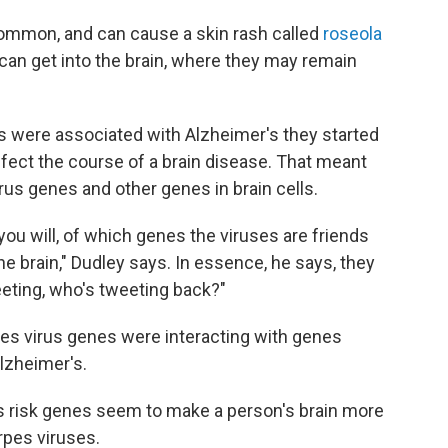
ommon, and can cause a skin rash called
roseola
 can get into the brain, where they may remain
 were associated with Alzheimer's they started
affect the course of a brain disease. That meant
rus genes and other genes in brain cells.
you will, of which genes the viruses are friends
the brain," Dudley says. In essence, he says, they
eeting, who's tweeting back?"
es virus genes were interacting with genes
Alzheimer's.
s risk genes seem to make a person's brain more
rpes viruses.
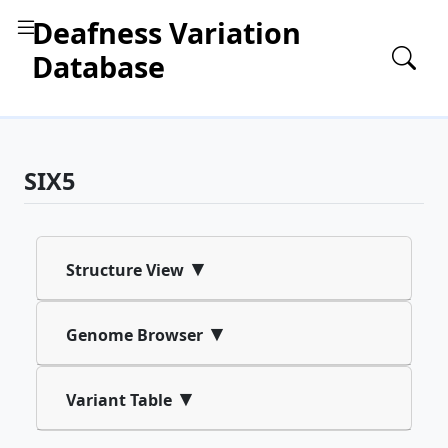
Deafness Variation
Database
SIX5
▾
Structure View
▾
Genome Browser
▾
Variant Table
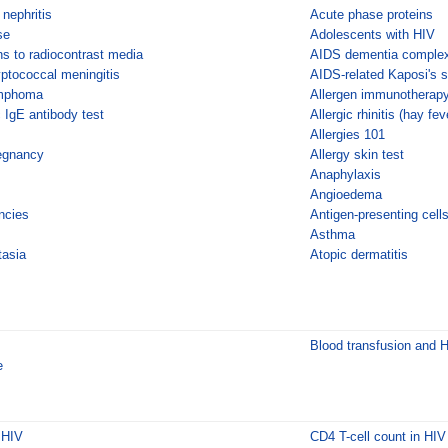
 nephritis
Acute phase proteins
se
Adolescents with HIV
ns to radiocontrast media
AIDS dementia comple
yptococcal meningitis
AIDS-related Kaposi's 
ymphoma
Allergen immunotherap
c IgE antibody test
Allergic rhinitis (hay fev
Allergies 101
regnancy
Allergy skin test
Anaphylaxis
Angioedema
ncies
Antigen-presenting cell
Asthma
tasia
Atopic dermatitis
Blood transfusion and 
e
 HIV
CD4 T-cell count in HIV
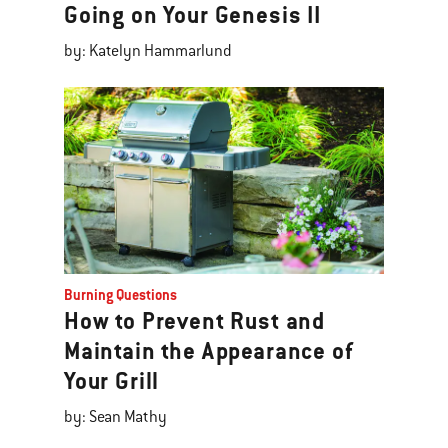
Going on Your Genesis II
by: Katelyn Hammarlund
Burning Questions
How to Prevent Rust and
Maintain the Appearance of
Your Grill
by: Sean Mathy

————————

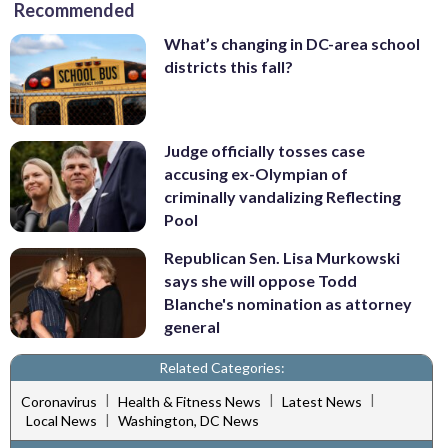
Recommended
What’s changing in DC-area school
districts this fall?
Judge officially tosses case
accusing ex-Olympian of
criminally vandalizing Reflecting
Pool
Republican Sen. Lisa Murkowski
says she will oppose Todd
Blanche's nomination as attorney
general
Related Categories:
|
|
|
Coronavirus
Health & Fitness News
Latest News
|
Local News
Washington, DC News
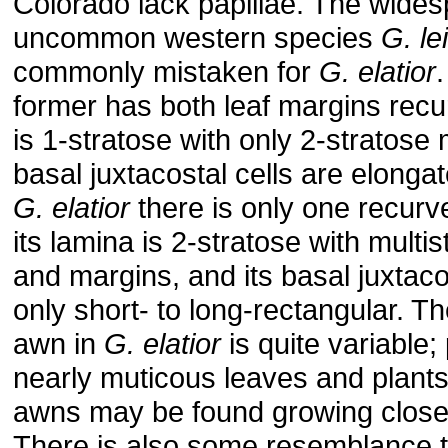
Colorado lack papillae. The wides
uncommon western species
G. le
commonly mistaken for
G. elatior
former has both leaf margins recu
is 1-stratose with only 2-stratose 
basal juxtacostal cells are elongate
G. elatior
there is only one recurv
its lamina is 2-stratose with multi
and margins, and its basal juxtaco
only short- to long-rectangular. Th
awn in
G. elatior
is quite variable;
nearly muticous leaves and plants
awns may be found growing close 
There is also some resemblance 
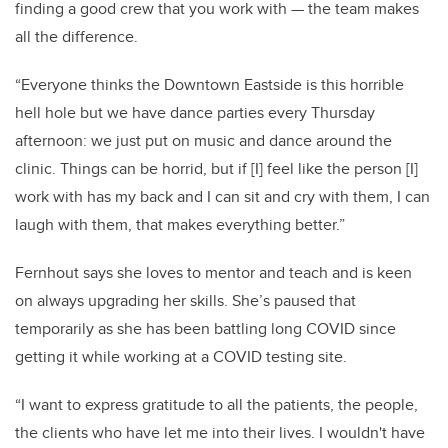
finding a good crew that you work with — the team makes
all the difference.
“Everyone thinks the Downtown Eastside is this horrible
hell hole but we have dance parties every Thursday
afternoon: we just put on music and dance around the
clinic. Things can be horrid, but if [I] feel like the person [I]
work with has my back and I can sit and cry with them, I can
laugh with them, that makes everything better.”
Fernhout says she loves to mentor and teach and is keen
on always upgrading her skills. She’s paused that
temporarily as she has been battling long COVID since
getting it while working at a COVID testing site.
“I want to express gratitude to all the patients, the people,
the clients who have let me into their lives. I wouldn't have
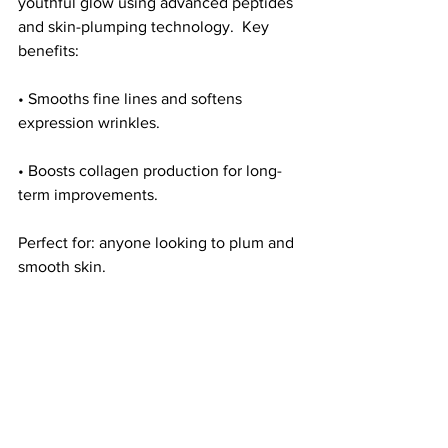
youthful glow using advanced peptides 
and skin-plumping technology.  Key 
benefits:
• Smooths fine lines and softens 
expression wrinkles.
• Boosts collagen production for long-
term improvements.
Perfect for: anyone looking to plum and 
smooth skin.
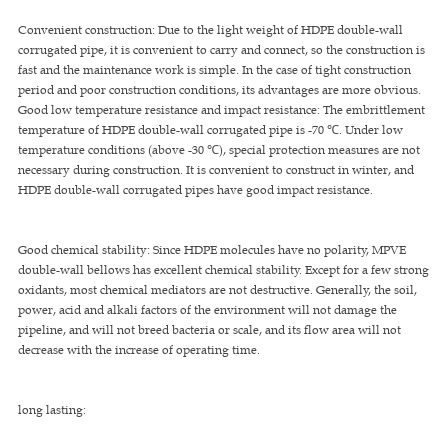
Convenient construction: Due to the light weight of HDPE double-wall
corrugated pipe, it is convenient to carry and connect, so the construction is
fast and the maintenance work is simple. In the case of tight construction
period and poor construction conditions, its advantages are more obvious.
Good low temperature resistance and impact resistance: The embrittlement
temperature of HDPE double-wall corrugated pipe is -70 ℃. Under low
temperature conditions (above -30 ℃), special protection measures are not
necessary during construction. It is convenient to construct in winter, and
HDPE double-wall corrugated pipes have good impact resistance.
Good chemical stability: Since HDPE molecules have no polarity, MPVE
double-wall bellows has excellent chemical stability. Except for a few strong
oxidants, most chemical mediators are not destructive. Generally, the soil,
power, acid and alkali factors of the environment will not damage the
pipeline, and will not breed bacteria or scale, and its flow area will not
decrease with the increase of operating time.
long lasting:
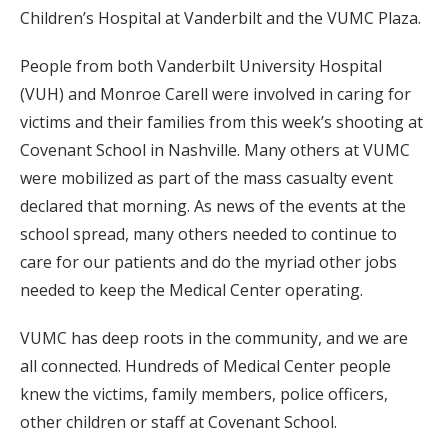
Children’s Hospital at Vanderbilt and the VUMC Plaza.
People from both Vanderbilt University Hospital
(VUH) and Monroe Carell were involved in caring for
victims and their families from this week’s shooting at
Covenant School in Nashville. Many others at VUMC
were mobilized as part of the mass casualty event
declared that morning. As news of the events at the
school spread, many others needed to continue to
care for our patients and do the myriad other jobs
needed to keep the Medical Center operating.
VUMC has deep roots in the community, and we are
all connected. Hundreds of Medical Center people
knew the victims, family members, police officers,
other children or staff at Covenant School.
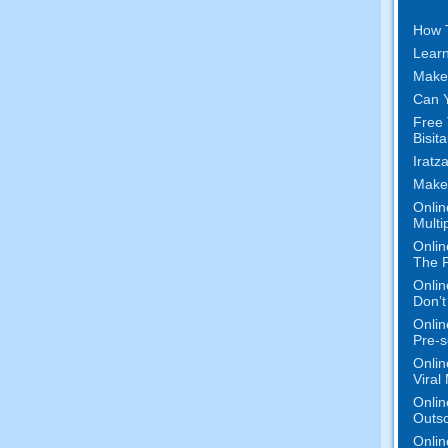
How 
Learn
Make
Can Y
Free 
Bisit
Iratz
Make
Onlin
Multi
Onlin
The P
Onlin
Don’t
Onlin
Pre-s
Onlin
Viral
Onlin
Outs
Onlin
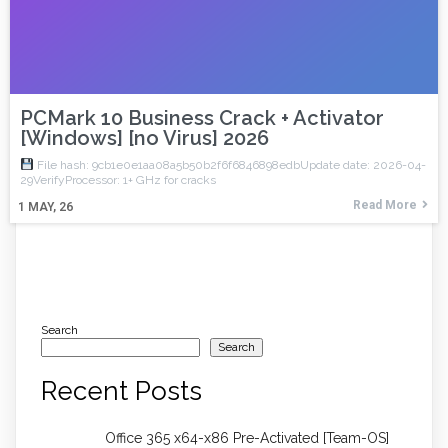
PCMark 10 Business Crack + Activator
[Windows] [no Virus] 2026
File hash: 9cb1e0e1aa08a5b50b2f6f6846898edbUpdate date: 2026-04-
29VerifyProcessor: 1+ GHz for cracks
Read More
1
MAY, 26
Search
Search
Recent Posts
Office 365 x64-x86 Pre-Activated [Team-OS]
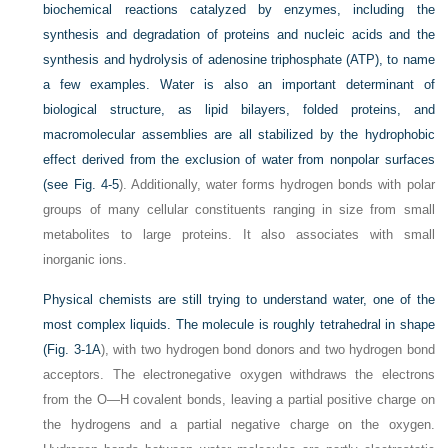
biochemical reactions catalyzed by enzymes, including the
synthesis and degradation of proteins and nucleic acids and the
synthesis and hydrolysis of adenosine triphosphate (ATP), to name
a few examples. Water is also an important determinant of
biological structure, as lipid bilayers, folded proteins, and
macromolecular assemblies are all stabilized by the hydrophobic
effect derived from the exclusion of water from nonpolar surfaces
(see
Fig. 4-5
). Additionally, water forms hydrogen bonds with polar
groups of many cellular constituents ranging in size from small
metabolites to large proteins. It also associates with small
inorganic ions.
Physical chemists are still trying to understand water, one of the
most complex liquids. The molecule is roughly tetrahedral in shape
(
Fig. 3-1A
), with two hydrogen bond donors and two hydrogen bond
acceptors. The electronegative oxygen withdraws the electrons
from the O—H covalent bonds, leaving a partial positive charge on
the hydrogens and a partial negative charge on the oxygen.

————————

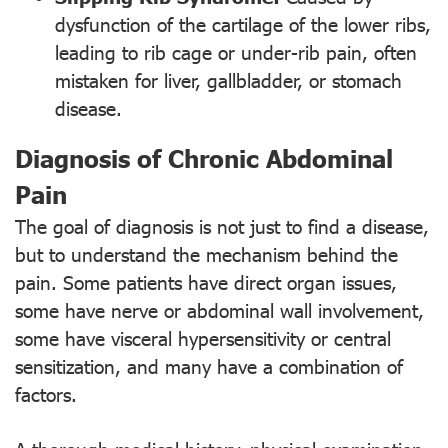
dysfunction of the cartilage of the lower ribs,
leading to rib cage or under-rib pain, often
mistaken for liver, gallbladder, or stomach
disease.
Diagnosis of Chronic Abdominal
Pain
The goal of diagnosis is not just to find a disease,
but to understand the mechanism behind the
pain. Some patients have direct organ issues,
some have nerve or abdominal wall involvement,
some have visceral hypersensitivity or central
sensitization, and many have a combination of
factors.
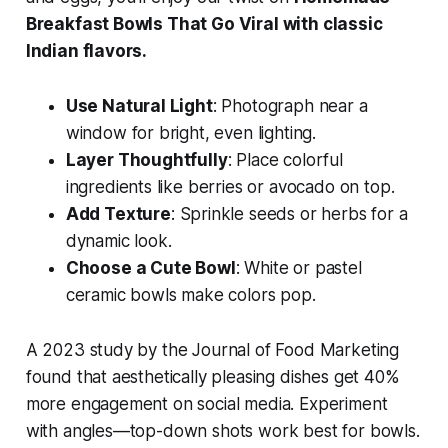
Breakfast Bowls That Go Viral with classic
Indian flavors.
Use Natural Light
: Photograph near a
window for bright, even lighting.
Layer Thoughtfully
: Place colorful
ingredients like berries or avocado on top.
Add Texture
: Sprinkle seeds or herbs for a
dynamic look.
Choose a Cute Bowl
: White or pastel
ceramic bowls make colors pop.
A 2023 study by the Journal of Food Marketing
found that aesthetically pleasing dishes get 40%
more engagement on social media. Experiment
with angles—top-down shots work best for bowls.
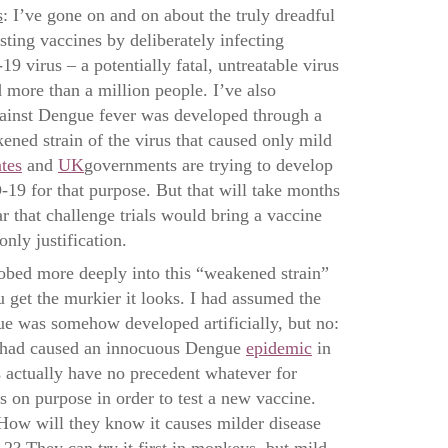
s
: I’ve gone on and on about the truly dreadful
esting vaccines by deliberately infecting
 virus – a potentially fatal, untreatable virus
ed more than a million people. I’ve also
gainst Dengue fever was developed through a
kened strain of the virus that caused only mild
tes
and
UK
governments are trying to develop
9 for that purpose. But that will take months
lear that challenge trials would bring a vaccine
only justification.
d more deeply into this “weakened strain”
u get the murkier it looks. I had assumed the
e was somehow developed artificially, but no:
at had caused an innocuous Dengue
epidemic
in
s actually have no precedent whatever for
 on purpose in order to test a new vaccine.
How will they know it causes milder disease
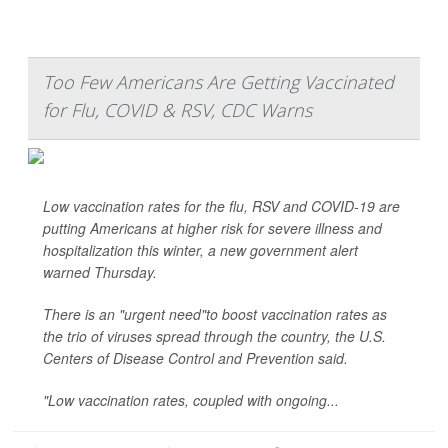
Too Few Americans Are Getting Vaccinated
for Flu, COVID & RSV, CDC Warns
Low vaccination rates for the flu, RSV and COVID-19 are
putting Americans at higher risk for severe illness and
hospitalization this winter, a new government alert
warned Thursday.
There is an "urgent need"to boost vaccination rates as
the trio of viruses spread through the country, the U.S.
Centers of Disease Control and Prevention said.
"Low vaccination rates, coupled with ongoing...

————————

[Exercise directions] Transcribe the lines above exactly, beginning at the one with "criminally vandalizing Reflecting" and ending at the one with "all the difference.". Include both; exclude the pictures.

[Reply to the exercise]
criminally vandalizing Reflecting
Pool
Republican Sen. Lisa Murkowski
says she will oppose Todd
Blanche's nomination as attorney
general
Related Categories:
|
|
|
Coronavirus
Health & Fitness News
Latest News
|
Local News
Washington, DC News
Colorado lack papillae. The wides
uncommon western species
G. le
commonly mistaken for
G. elatior
former has both leaf margins recu
is 1-stratose with only 2-stratose 
basal juxtacostal cells are elongate
G. elatior
there is only one recurv
its lamina is 2-stratose with multi
and margins, and its basal juxtaco
only short- to long-rectangular. Th
awn in
G. elatior
is quite variable;
nearly muticous leaves and plants
awns may be found growing close 
There is also some resemblance 
finding a good crew that you work with — the team makes
all the difference.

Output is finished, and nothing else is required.